Un nourrisson pour moi c'est le coeur de l'intime d'un couple. Cela me repousse donc totalement. Ce n'est pas mon affaire, c'est une affaire sensorielle et sensuelle entre la mère et l'enfant et entre les parents et l'enfant. Ca me repousse très loin et très fort. C'est tout à fait viscéral. Je suis incapable de féliciter un couple pour une naissance. Je dis cool, ou je blague (c'est bon, il a deux bras deux jambes), j'ai l'impression de les féliciter pour un accouplement fertile (oui oui c'est assez horrible comme vision
). Une de mes jeunes collègues vient d'avoir son premier enfant et elle nous a rendu visite. Vous ne pouvez pas imaginer la sensation de malaise que j'ai ressentie. Cela touche à tout en même temps: on est dans une intimité ultime qui n'est pas la mienne, ça touche à mon propre rapport au corps, le nourrisson m'effraie vraiment, je n'ose même pas le toucher ni m'en approcher, mon inexpérience en la matière est peut être la clé mais pourtant je me suis occupée d'un bébé plus jeune... Je n'ai pas pu m'approcher d'elle. Elle est restée deux heures avec nous et petit à petit j'ai pu me remettre à discuter avec elle mais j'ai eu un sentiment d'oppression terrible au début, à voir le bébé (qui avait un mois environ) la marée humaine extatique autour d'elle (qui me faisait autant peur que le reste), et mon ressenti qui semblait aller à contre-courant. Le pire étant de voir dans l'assemblée des gens très détachés et très peu empathiques avec les enfants habituellement à l'école, et qui semblaient connaître les gestes élémentaires pour toucher un nourrisson. Plus le temps passe, plus j'ai conscience d'être dans le fait accompli de la nulliparité (le pire terme du monde, pourtant médicalement consacré) et plus dans le choix, plus ce type de réaction s'exacerbe chez moi. Les nourrissons des autres sont leur intimité d'une part et le miroir de ce que je n'ai pas fait de la mienne. La réaction des personnes autour est le reflet de ce que la société, même si elle ne m'attaque pas personnellement, considère des personnes telles que moi.

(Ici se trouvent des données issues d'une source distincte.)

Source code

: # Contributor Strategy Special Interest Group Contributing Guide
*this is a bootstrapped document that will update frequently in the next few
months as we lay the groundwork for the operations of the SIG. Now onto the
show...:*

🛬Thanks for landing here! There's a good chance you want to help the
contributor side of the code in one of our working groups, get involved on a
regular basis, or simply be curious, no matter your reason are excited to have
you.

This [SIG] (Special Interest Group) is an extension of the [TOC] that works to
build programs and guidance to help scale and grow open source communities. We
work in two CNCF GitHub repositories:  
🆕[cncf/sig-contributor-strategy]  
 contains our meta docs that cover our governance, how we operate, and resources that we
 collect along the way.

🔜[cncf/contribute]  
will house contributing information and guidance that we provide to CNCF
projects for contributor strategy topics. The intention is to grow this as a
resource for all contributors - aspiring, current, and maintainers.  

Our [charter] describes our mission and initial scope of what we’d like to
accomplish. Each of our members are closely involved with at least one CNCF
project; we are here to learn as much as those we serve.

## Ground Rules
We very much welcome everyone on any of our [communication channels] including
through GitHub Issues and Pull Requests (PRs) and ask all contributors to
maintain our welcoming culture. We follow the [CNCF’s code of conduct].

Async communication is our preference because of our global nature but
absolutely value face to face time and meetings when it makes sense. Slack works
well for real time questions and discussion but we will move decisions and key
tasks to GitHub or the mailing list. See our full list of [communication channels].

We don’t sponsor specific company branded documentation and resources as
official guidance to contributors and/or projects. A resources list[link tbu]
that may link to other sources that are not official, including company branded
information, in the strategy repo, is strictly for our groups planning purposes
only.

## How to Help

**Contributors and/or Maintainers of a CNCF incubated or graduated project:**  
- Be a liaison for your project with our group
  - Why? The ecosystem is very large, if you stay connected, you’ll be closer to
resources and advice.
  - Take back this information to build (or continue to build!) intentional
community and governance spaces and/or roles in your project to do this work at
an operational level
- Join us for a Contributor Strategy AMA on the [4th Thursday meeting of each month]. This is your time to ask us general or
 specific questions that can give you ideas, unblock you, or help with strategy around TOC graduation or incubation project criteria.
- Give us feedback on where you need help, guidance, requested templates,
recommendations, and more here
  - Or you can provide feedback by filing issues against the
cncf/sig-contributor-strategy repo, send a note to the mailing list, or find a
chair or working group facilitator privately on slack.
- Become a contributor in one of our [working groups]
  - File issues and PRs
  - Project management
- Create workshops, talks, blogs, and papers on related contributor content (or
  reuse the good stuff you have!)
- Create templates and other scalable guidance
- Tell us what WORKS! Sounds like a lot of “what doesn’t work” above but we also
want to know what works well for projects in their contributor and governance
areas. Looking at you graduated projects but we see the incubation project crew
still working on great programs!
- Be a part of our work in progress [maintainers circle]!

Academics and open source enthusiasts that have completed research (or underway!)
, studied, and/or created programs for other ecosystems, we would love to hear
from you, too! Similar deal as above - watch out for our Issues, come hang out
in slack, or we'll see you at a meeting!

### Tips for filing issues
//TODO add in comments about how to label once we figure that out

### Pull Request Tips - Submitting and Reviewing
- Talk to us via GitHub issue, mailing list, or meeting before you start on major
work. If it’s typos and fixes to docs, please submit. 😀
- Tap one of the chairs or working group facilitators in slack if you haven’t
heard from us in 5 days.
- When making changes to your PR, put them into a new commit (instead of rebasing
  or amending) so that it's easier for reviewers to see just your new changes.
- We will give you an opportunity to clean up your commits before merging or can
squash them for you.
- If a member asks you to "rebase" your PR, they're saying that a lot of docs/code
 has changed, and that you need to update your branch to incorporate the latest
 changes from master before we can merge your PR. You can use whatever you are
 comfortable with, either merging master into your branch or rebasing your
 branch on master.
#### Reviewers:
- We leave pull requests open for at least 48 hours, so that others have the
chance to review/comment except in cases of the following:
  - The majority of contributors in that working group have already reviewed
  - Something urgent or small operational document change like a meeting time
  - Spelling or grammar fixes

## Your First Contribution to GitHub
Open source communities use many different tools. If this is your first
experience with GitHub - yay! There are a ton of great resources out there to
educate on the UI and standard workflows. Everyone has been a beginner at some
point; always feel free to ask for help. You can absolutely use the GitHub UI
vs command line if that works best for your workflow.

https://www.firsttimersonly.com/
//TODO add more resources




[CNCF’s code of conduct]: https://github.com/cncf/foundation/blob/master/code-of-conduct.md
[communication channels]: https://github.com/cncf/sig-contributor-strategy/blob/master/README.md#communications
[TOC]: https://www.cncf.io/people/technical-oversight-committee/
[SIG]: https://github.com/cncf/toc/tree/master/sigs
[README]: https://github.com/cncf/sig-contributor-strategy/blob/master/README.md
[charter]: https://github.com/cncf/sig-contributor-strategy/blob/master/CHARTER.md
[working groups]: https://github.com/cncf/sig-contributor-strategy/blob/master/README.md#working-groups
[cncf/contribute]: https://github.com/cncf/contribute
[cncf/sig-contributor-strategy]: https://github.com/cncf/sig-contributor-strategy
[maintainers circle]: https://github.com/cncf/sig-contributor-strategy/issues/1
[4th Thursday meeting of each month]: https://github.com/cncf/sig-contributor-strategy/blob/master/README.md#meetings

Les pires mots que j'ai entendus sont ceux de la mère des enfants de mon conjoint, qui pendant le processus long et laborieux de recomposition familiale, m'a envoyé des menaces écrites indiquant que j'avais été incapable d'avoir des enfants et que je ne devais pas prendre ceux des autres. Outre le devoir de ne surtout pas répondre alors que j'ai l'habitude de détruire facilement ce type de propos, j'ai senti que c'était une profonde attaque à mes valeurs personnelles et notamment à ma considération profonde des enfants. Ca m'a questionné sur la manière dont certaines mères, de leur côté, utilisaient leur progéniture comme des faire-valoir sociétaux.

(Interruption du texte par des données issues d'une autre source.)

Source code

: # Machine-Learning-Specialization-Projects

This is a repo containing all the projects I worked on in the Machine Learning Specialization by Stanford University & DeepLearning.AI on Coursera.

J'ai déjà échangé avec des mères qui disaient avoir été assez rebutées par les bébés et n'ont apprécié que le leur, également des mères qui n'ont pas particulièrement apprécié la période nourrisson. Je trouve sain et rassurant que ce type de témoignage soit entendu, et qu'on sorte de l'espèce de magie obligatoire liée à l'enfantement.